The employment history, income, credit score of the property owner (this is, of course, already captured by insurers and baked into premiums).
The presence of onsite power generation or storage. Solar, Tesla powerwall etc.
Hey… wait… Don’t EVs have tons of sensors and big screens?
Car + Home Insurance, Reimagined
Our loyal readers are undoubtedly wondering what happened to Detroit month, and why we’re prattling about one of the world’s biggest, most boring businesses. Thing is, the company we’re talking about would need to start in Detroit.
It’s a bundled home + auto insurance company, selling only to the buyers of EVs. The company offers a sliding-scale range of insurance products, with the introductory level being traditional policies, and the most detailed requiring the consumer to opt in to allowing their EV to serve as a data-collection hub regarding their home. Let’s break it down further.
EVs are equipped with complicated sensor + thermometer + camera arrays, which can be trained to capture precipitation and temperature data in real time. Said data is then streamed, under heavy encryption, to proprietary risk-analysis models held by the insurer.
Yes, the above requires a closely integrated partnership with the auto companies. That’s why this is a Detroit business. We imagine that being able to resell a cheaper, more comprehensive, tech forward (and therefore marketable) insurance policy to EV buyers would be of considerable interest as a value-add to their struggling dealership networks.

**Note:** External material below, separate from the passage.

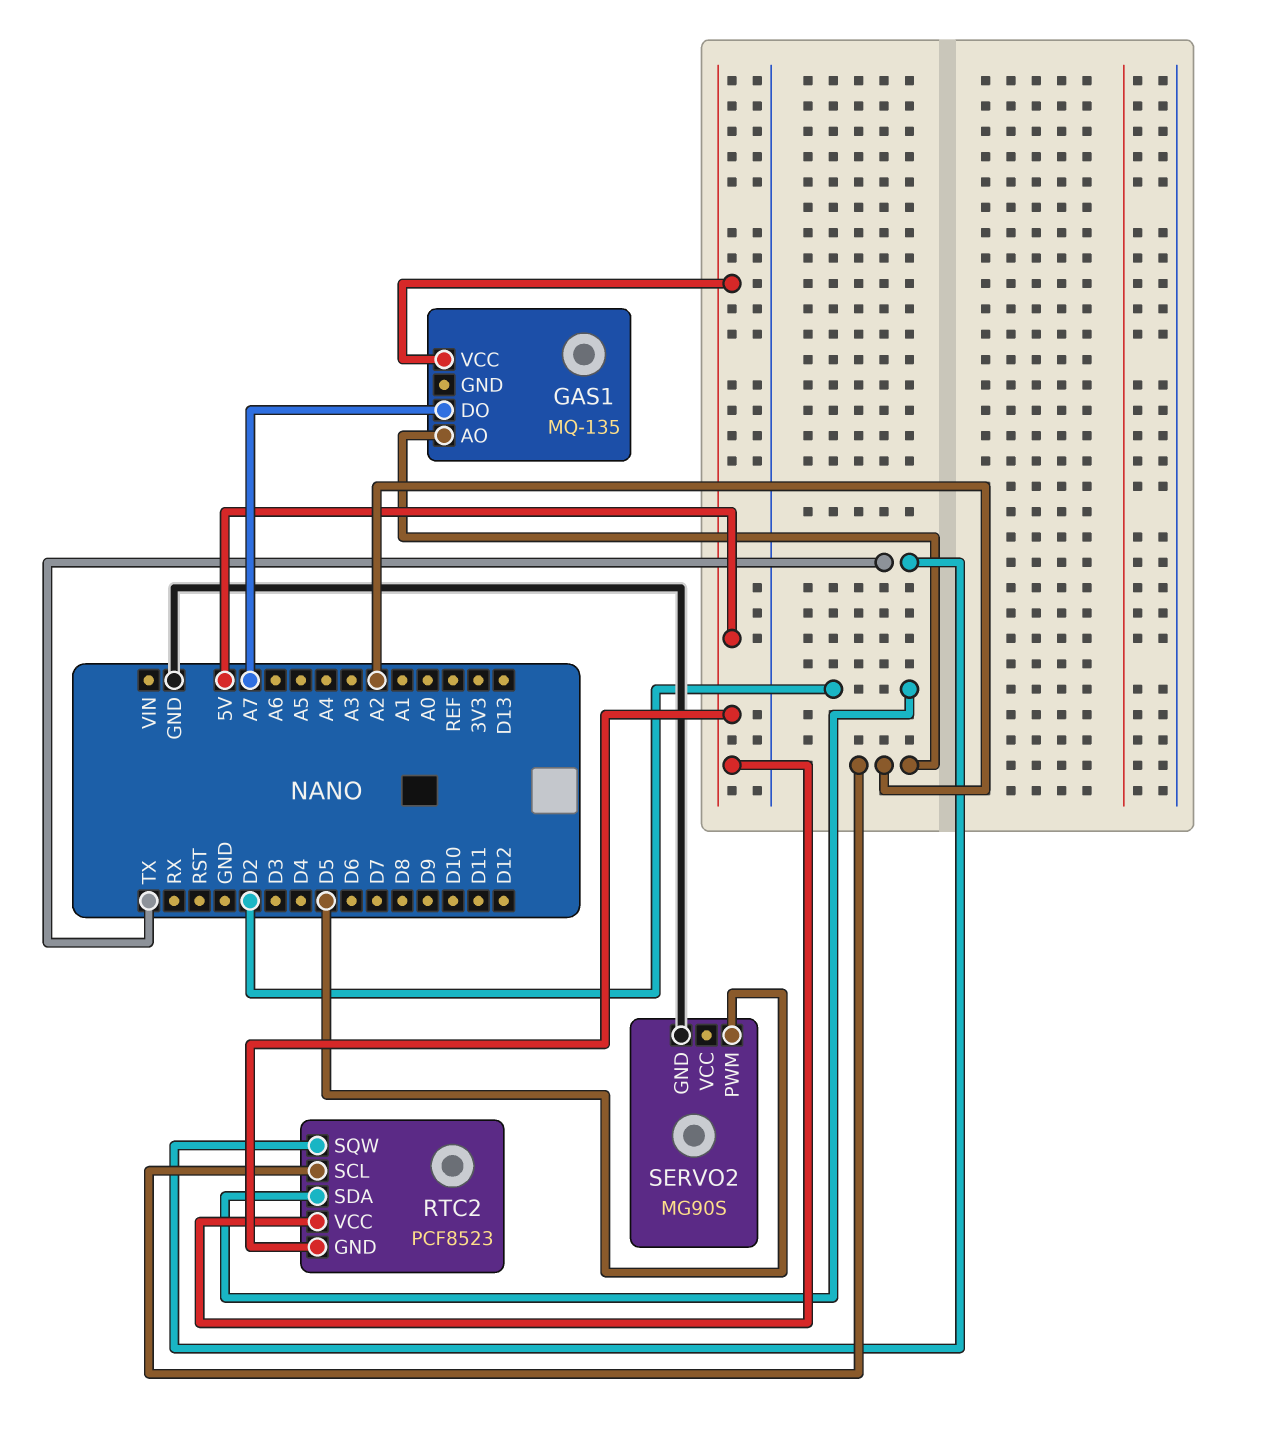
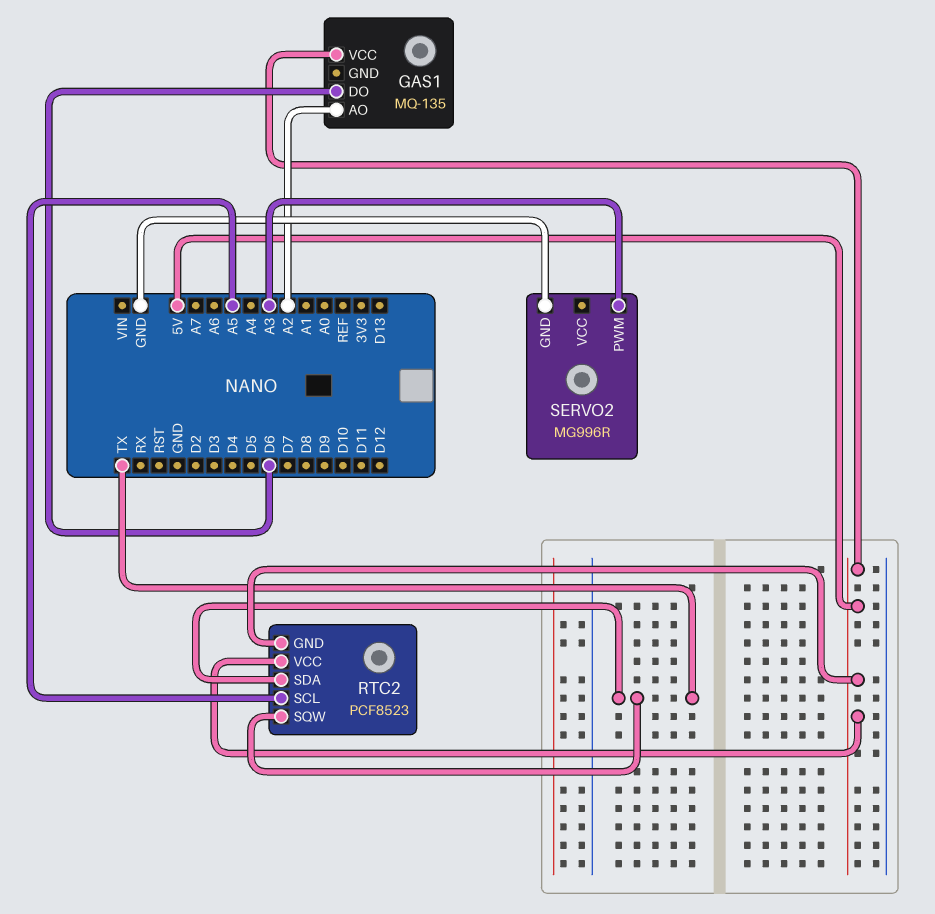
GAS1 pin DO: A7 -> D6
RTC2 pin SCL: A2 -> A5
RTC2 pin SDA: D2 -> TX
SERVO2: MG90S -> MG996R
SERVO2 pin PWM: D5 -> A3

Houses cost a lot more than cars, and the insurance is commensurate. “Buy an EV, make up the cost premium by lowering your home insurance” is an excellent pitch for car companies to capture millennial buyers with disposable income, in case that demographic is of any interest.
Further partnerships with municipal governments allows for the capture of risk data touching on electrical grids, sewage, and nearby trees. Yes, it’s a complicated GTM and partnerships motion. Suck it up.

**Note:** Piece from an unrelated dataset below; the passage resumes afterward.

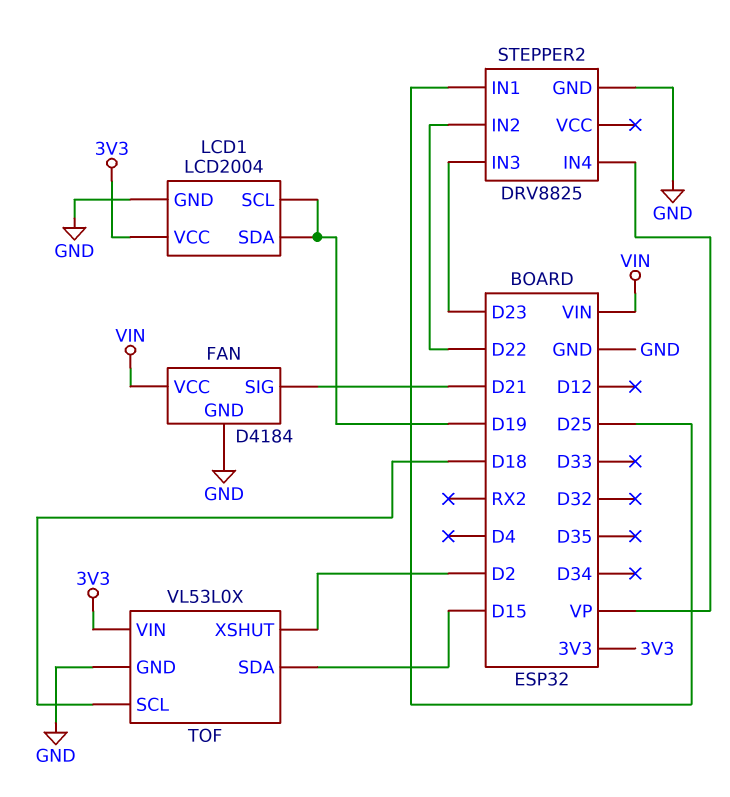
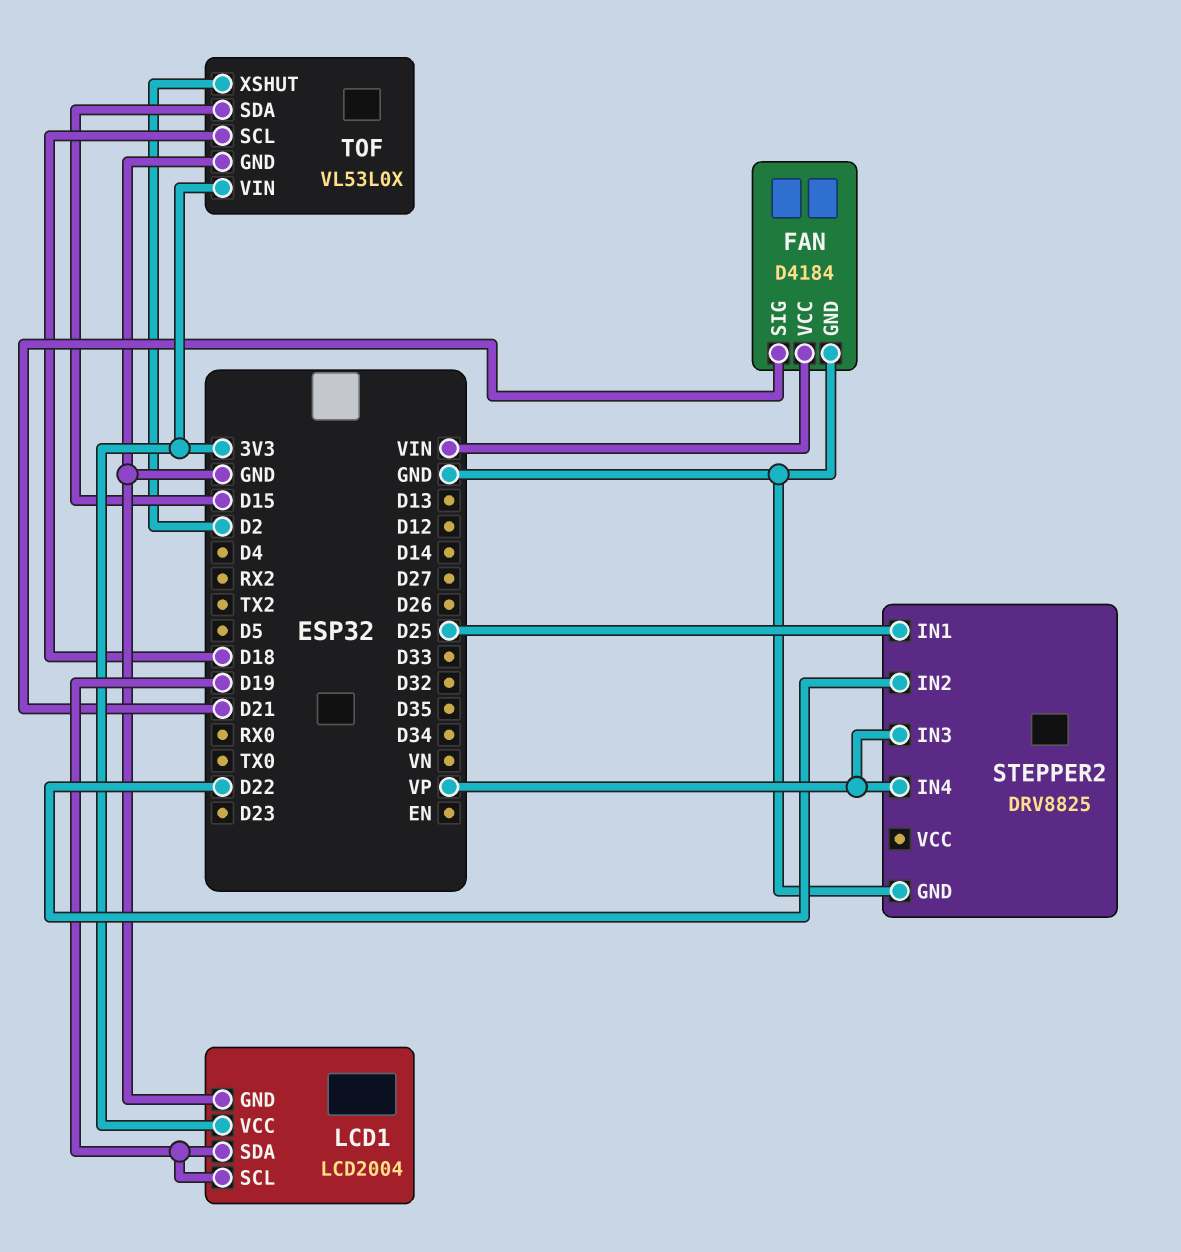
STEPPER2 pin IN3: D23 -> VP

Consumers have the option to enter significant changes to their property via an app or the EV tablet interface, along with uploading supporting documents. Switch out your legacy boiler for a heat pump, replace the roof, cut down the dangerous tree? Feed it in with a few clicks and watch next month’s premium reduce.

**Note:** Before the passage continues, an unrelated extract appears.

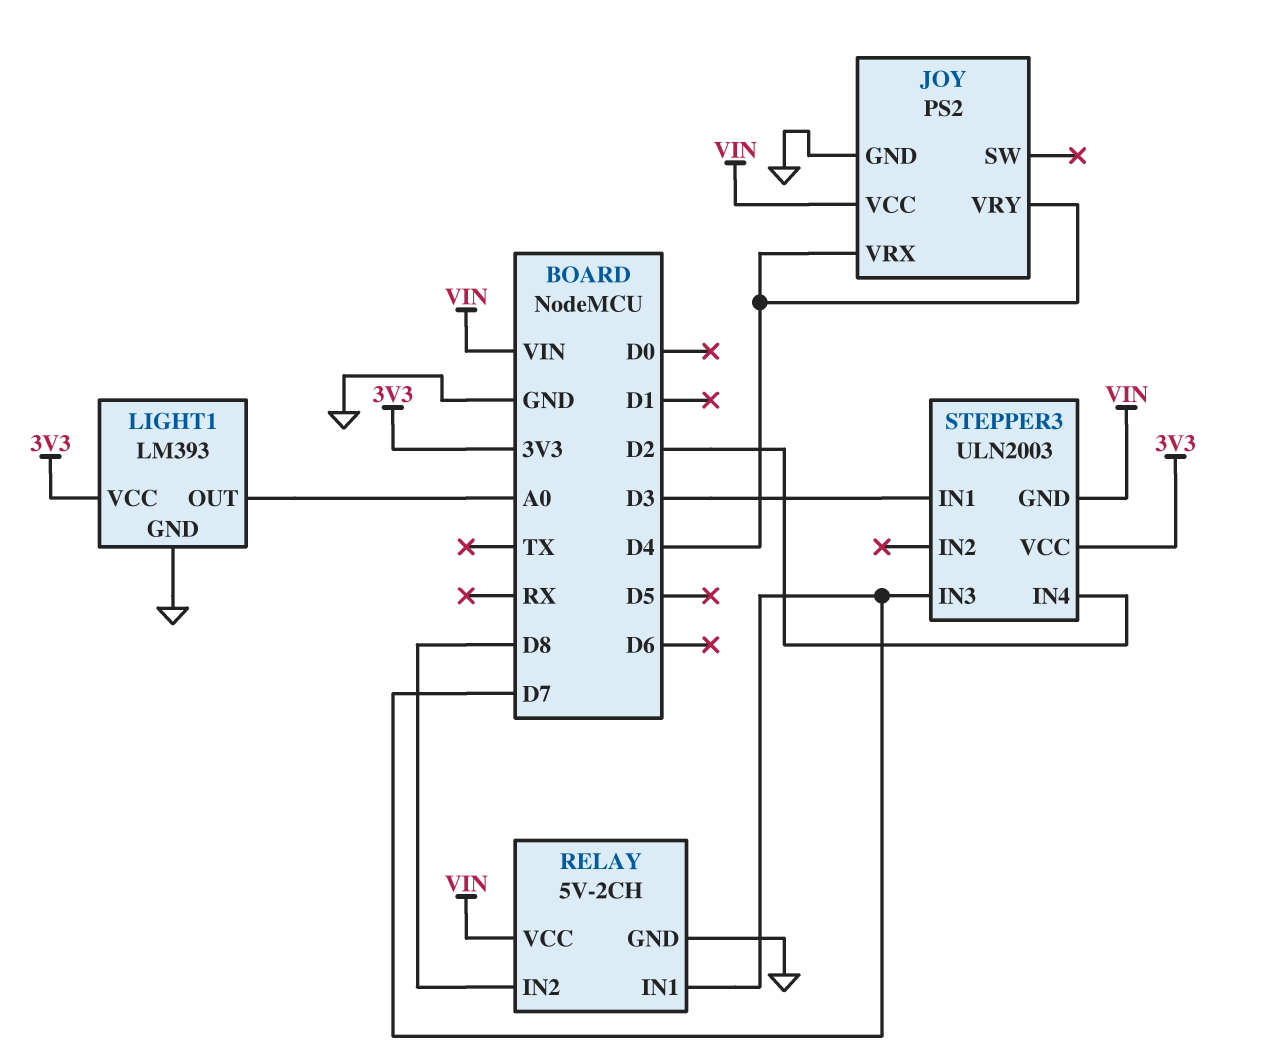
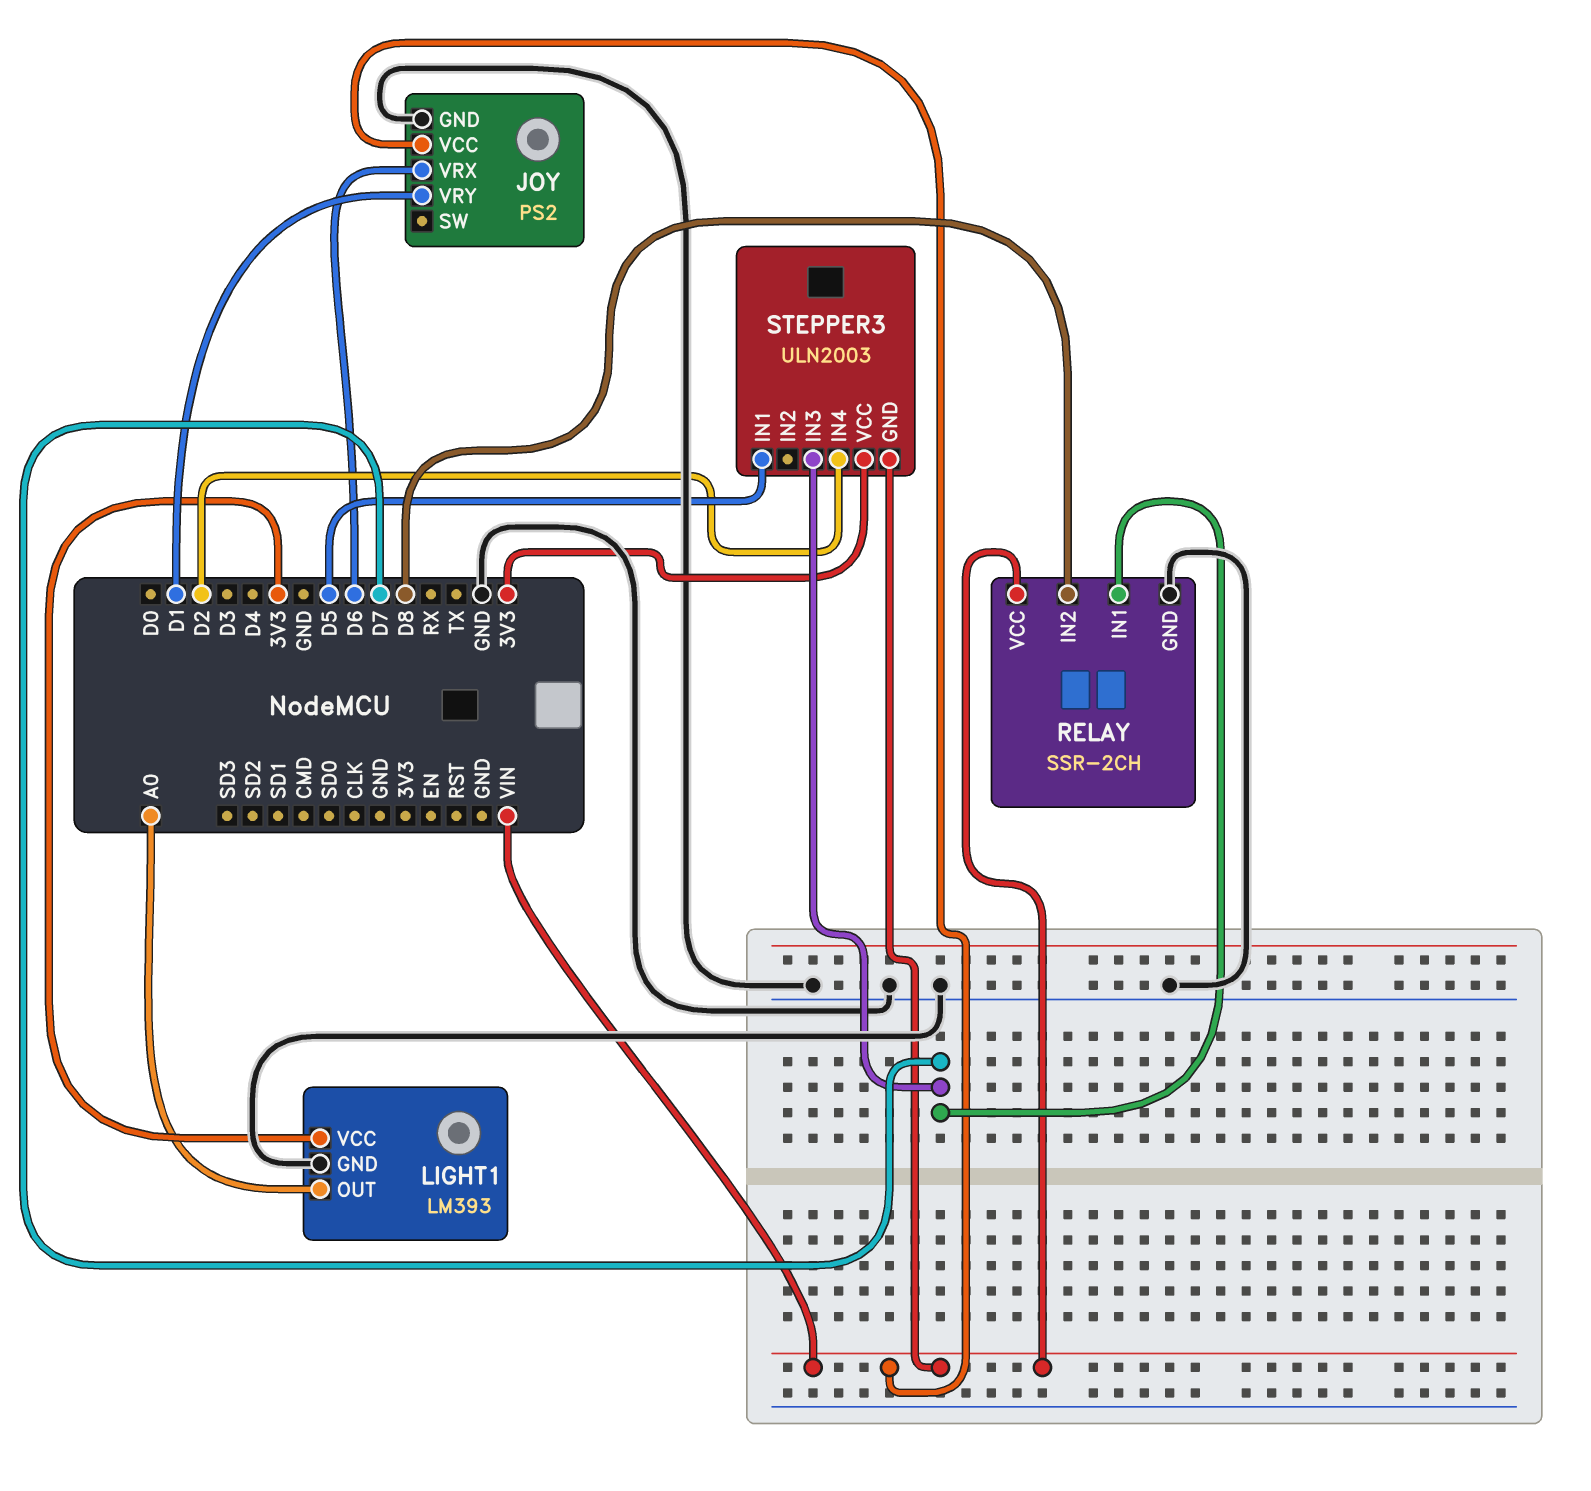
JOY pin VRX: D4 -> D6
JOY pin VRY: D4 -> D1
RELAY: 5V-2CH -> SSR-2CH
STEPPER3 pin IN1: D3 -> D5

Open API for everyone! Create integrations with smart thermostats, heat pumps, and any appliance connected to the internet. Gather data and automate workflows wherever possible.
Insurance companies are bloated and inefficient. Compete with software, trained models, and automation in order to reduce the reliance on investment returns, and instead live on profits from the float.
Pull all of this off, and the company will have a world-class database on consumer behavior, EV buyers, home construction practices, and smart-technologies. There are a lot of ways to monetize this as a secondary revenue stream.
Closing thoughts
This is a difficult, complicated, expensive company, but one we think needs to exist. It is often said in the software world that all companies are replaced on 7-10 year cycles. The insurance business has had that, but in decades. It’s time for something new, and we’d be delighted to help any founders who want to tackle this problem.